Increasing rates of
drug-resistant Gram-negative (GN)
infections, combined with a lack of new GN-effective
antibiotic classes, are driving the need for the discovery of new agents. Bacterial metabolism represents an underutilized mechanism of action in current antimicrobial
therapies. Therefore, we sought to identify novel
antimetabolites that disrupt key metabolic pathways and explore the specific impacts of these agents on bacterial metabolism. This study describes the successful application of this approach to discover a new series of chemical probes, N-(phenyl)

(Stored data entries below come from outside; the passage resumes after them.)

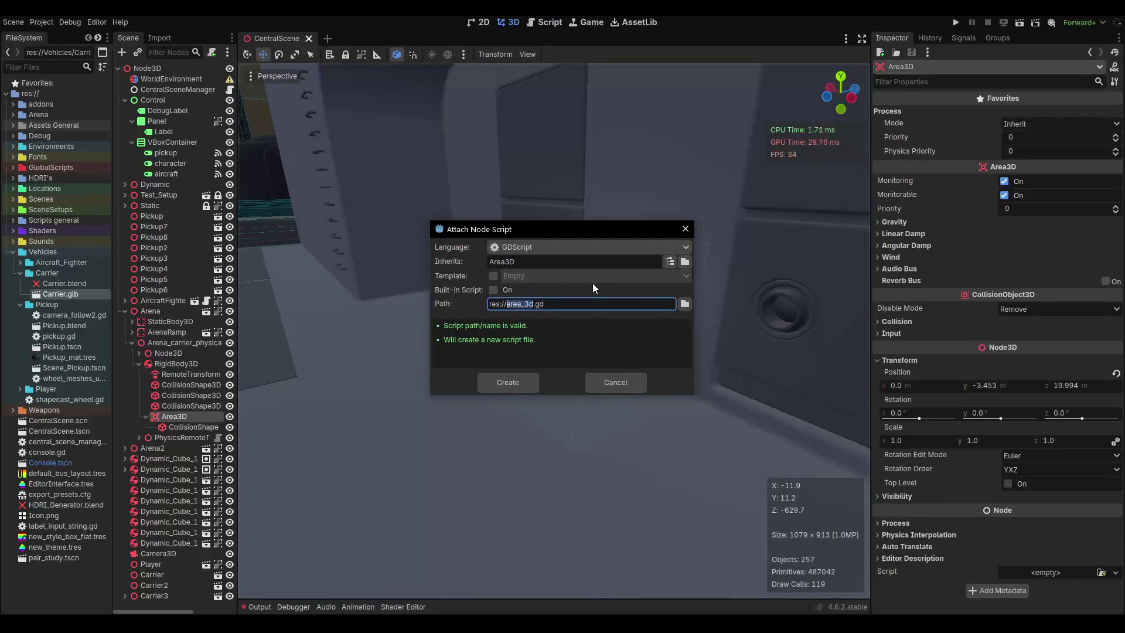
{"action": "type", "text": "trog"}
{"action": "key", "text": "BackSpace"}
{"action": "key", "text": "BackSpace"}
{"action": "type", "text": "igger"}
{"action": "key", "text": "BackSpace"}
{"action": "key", "text": "BackSpace"}
{"action": "key", "text": "BackSpace"}
{"action": "type", "text": "carrier_trigg"}
{"action": "type", "text": "er"}
{"action": "key", "text": "Return"}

thioacetamide-linked 1,2,3-triazoles (TAT), that target
cysteine synthase A (CysK), an
enzyme unique to bacteria that is positioned at a key juncture between several fundamental pathways. The TAT class was identified using a high-throughput screen against Escherichia coli designed to identify modulators of pathways related to
folate biosynthesis. TAT analog synthesis demonstrated a clear structure-activity relationship, and activity was confirmed against GN
antifolate-resistant clinical isolates. Spontaneous TAT resistance mutations were tracked to CysK, and mode of action studies led to the identification of a false product formation mechanism between the CysK substrate O-acetyl-
l-serine and the TATs. Global transcriptional responses to TAT treatment revealed that these
antimetabolites impose substantial disruption of key metabolic networks beyond
cysteine biosynthesis. This study highlights the potential of
antimetabolite drug discovery as a promising approach to the discovery of novel GN
antibiotics and the pharmacological promise of TAT CysK probes.